Updated: March 18, 2024
Name: Puyda Ivan Grigoryevich
Date of Birth: November 5, 1978
Current status: convicted person
Articles of Criminal Code of Russian Federation: 282.2 (1), 282.3 (1)
Time spent in prison: 2 day in a temporary detention facility, 126 day in a pre-trial detention, 173 day Under house arrest
Current restrictions: Recognizance agreement
Sentence: punishment in the form of 7 years of imprisonment, with deprivation of the right to engage in activities related to the organization, management and participation in the work of public religious organizations and associations for a term of 7 years, with restriction of liberty for a term of 1 year, a sentence of imprisonment shall be considered suspended with a probationary period of 5 years

Biography

Ivan Grigorievich Puida was born in 1978 in the village of Kvitok (Irkutsk region) in a large believing family. Ivan has six younger brothers and a sister.
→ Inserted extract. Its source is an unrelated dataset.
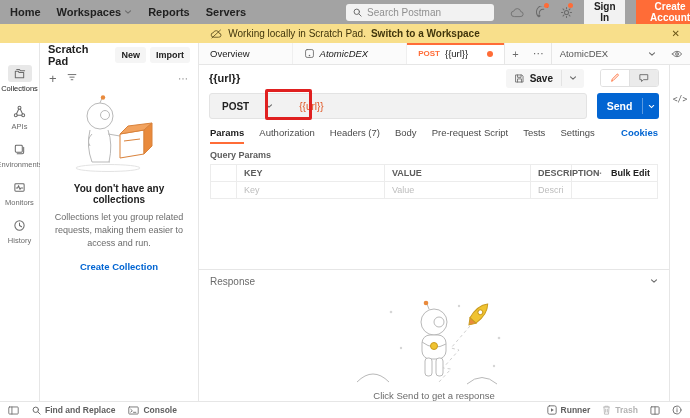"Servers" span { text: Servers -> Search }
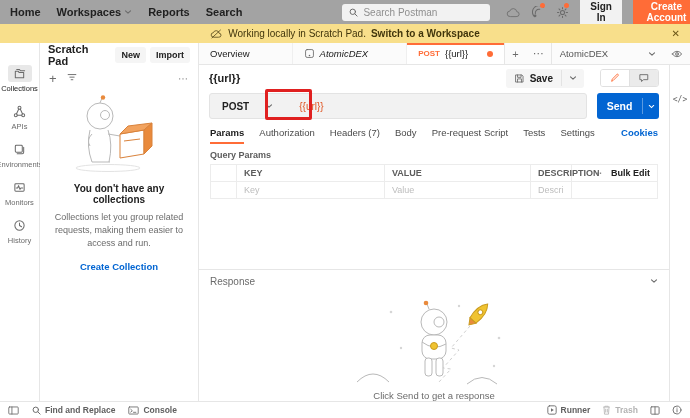"Overview" div.tab { html: <div> <span>Overview</span> <span></span> </div> -> none }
As a child, Ivan loved to read, played the accordion, dreamed of traveling. After graduating from school, he began working as a driver, lived and worked in different places: in Nizhneudinsk (Irkutsk region), Krasnoyarsk, Ulan-Ude, Khabarovsk.

In Krasnoyarsk, Ivan met a girl named Anastasia, a dentist by education. They got married in 2005. Ivan and Anastasia love to travel, play board games, spend time together. Ivan's wife and other relatives are shocked that in a civilized country, peace-loving citizens are thrown behind bars as "extremists".

Case History

After a series of searches in Magadan in May 2018, Konstantin Petrov, Yevgeny Zyablov and Sergey Yerkin were placed in a pre-trial detention center. On the same day in Khabarovsk, Ivan Puyda was searched. He was arrested and then taken 1600 km away to the Magadan pre-trial detention center. The believers spent two to four months behind bars, and then were placed under house arrest. In March 2019, the FSB conducted another series of searches. The number of defendants in the case later reached 13, including six women, including the elderly. The investigator regarded the holding of peaceful worship services as organizing the activities of an extremist organization, participating in it and financing it. In almost four years of investigation, the case against 13 believers grew to 66 volumes. It went to court in March 2022. At the hearings, it became clear that the case was based on the testimony of a secret witness - an FSB informant who kept secret records of peaceful worship. In March 2024, the believers were given suspended sentences from 3 to 7 years.